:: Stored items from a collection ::
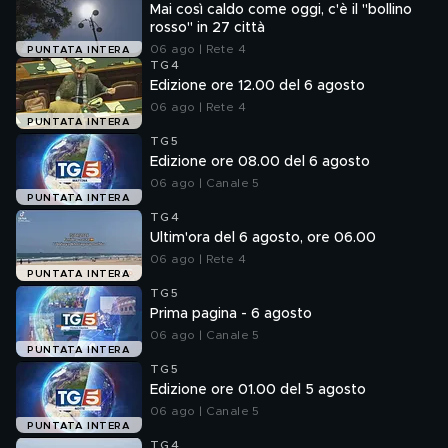
Mai così caldo come oggi, c'è il "bollino
rosso" in 27 città
06 ago | Rete 4
PUNTATA INTERA
TG4
Edizione ore 12.00 del 6 agosto
06 ago | Rete 4
PUNTATA INTERA
TG5
Edizione ore 08.00 del 6 agosto
06 ago | Canale 5
PUNTATA INTERA
TG4
Ultim'ora del 6 agosto, ore 06.00
06 ago | Rete 4
PUNTATA INTERA
TG5
Prima pagina - 6 agosto
06 ago | Canale 5
PUNTATA INTERA
TG5
Edizione ore 01.00 del 5 agosto
06 ago | Canale 5
PUNTATA INTERA
TG4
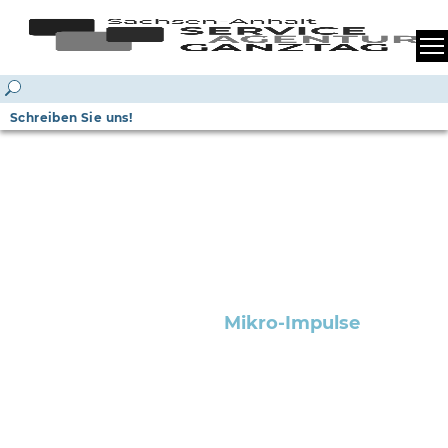
Schreiben Sie uns!
Mikro-Impulse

:: Problem description ::
Copy out the entries verbatim, but skip every picture.

:: Reply ::
Mai così caldo come oggi, c'è il "bollino
rosso" in 27 città
06 ago | Rete 4
PUNTATA INTERA
TG4
Edizione ore 12.00 del 6 agosto
06 ago | Rete 4
PUNTATA INTERA
TG5
Edizione ore 08.00 del 6 agosto
06 ago | Canale 5
PUNTATA INTERA
TG4
Ultim'ora del 6 agosto, ore 06.00
06 ago | Rete 4
PUNTATA INTERA
TG5
Prima pagina - 6 agosto
06 ago | Canale 5
PUNTATA INTERA
TG5
Edizione ore 01.00 del 5 agosto
06 ago | Canale 5
PUNTATA INTERA
TG4
Schreiben Sie uns!
Mikro-Impulse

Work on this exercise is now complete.